Midweek markets: US dollar disappoints on the back of a slide in yields

By Michiel Willems

With most of the market attention on the US mid-terms action can only be characterised as bitty.

There was no real catalyst for any of the moves we saw yesterday, with some of the moves technical in nature.

It was another positive day for markets in Europe yesterday, with the DAX closing above its 200-day SMA for the first time since 20 January this year, “in a sign that perhaps the lows of the year may well be in,” as Michael Hewson, chief market analyst at CMC Markets UK, put it this a.m.

He stressed the FTSE100 had “a disappointing day underperforming” due to a sharp slide in the oil price which weighed on the oil majors BP and Shell.

“The slide in the oil price appears to have been because of rising Covid infection rates in China which appears to be pricking the optimism around the reopening narrative that drove Brent crude prices up to $100 a barrel at the beginning of the week,” Hewson explained.

Meanwhile, US markets also had another good day, finishing higher for the third day in a row, although well off the highs of the day with the gains being “relatively modest,” as Hewson put it, “despite a fall in treasury yields with the markets trading relatively cautiously ahead of tomorrow’s CPI report.”

“This pullback suggests we will see a lower European open this morning,” he said.

US dollar

The US dollar had a disappointing day on the back of the slide in yields, prompting “some speculation that perhaps we might have seen a short-term top, given that on the US dollar index we’ve struggled to match the highs we saw back in September,” Hewson said.

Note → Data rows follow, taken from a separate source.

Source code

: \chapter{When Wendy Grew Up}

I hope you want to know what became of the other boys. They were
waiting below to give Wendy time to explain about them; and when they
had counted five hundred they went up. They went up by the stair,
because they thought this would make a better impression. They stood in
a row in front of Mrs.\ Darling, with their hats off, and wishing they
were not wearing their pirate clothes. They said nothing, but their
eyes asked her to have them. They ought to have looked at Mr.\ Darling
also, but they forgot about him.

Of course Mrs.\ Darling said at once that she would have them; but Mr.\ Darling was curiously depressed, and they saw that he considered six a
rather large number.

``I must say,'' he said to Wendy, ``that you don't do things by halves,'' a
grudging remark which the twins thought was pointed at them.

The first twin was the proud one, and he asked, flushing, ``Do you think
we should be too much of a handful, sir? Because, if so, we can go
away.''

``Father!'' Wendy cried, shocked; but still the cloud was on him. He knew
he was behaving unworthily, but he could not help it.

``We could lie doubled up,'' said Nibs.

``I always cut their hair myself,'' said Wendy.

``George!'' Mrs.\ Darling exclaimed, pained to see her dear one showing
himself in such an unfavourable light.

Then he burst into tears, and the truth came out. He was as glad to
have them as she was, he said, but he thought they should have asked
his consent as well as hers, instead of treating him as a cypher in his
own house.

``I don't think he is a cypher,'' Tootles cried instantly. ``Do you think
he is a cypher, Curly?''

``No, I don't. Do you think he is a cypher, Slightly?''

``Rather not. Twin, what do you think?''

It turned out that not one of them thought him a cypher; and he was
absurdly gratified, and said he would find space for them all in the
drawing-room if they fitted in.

The weakness has been particularly notable against the Japanese yen, with the greenback retesting the recent lows and 50-day SMA between 145.10 and 145.30.

Hewson said “the pound also underwent a brief move higher on reports that the UK and EU were near a breakthrough about trade rules around the Northern Ireland border.”

Gold, metals and Crypto

Also, gold prices surged above the $1,700 and to one-month highs, after breaking strongly above the 50-day SMA which has managed by and large been able to contain the move lower from the March peaks.

“If we break above the $1,730 level, we could see further strong gains for the yellow metal in what could transpire into a technical move towards $1,800 an ounce,” Hewson said.

Meanwhile, Crypto currencies also had a tough day after crypto currency exchange Binance reached agreement to buy fellow crypto exchange FTX, after the latter experienced liquidity problems, when users rushed to withdraw funds.

“It was only a few months ago that Robinhood announced that FTX had taken a 7.6 per cent stake in the business,” Hewson recalled.

“Bitcoin fell to its lowest levels in two years, before pulling back from those lows, while we also saw double digit percentage losses across the crypto piste, from Dogecoin to Solana,” he concluded.